伊原さんも初めのうちは、ようやくわが地元のすばらしい場所を多くの人に知ってもらったということで喜んでいたが、だんだん『でも、本当は亀岩…』という思いが膨らんできた。そしてついに、君津市役所が関係者を集めて、一躍、君津イチの人気スポットになったあの場所の名前をどうするか、話し合いの場を持った。
君津市役所観光課の竹森麻樹さんのお話。
- 竹森麻樹さん
- 「4月から、市が発信する観光情報等の表記につきましては、滝自体がある公園の名称を用いました『清水渓流広場(濃溝の滝・亀岩の洞窟)』と併記するということで、地元の方々に同意をいただきました。今までずっとあそこを見てくれた地元の方々にすれば本当の名前でということはあろうかと思いますので。
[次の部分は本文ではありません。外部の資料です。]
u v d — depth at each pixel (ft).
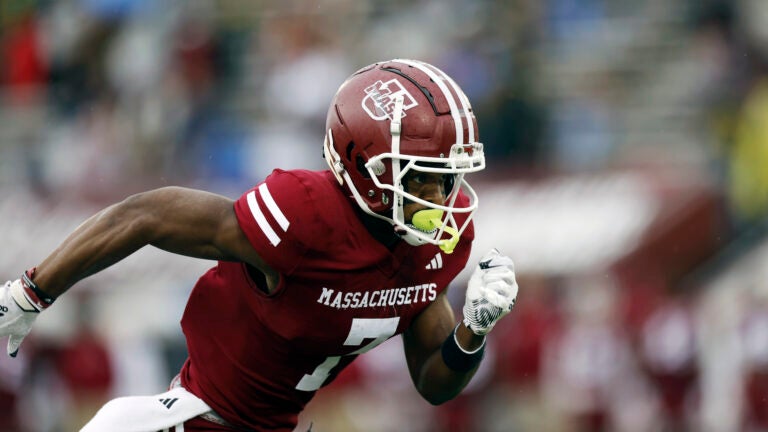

といいながら、この名前でいろんな方に知っていただいているという意味では、この名前を使ってPRしていたというところもあるにはあるんですけども、なかなか今まで考えたことのなかった悩みといいますか、SNSを通じて一瞬にして拡散していったところの問題でもあると思っています。」
市役所としてもこれだけ人気スポットになった”濃溝の滝”という名前を今さら訂正して、検索されにくくなったらどうしようという心配もあるだろうな、と私も思うので、気持ちも分かります。でも、せっかく知られていくならば、正しい名前で!という気持ち、これも分かります。ということで、とりあえず『濃溝』と『亀岩』を併記することにしました。
★濃溝は、本当は農溝なんです・・・。
伊原さんもひとまずはこれでよしとしたかったのですが、実はもう一つ問題がありました。それは”濃溝”の『濃』の字が、本当は違うというのです。伊原弘晃さんのお話。
- 伊原弘晃さん
- 「水車を回すための農業用の溝を掘ったので「農溝」ですね。その農溝のすぐ近くにあった滝を”農溝の滝”と言ったんです。あれは農業用の溝なので、”さんずい”がないんです。その水車小屋も…、今はないですよ―、そこにけもの道があって、みんなそこまでお米を背負って行ったんですよ。そうするとおふくろに『一緒に来い』といって連れて行かれて、そこで精米をした。ここに電気が入ったのが、昭和31年の終わりごろ。それまでは電気がなかったんですね。そうすると精米というと水車が主で、水車はいっぱいありましたよ。」
ひと文字の表記は小さいことかもしれないですが、”農”のひと文字からは、忘れられた地域の歴史や暮らしが見えてきます。表記も大切だけれど、むしろこうしたことを語りつぐチャンスを広げることが、地域の魅力の発信になるのではと思いました。ハートの光は、そういうかつての生活の川面に出来ているんですものね!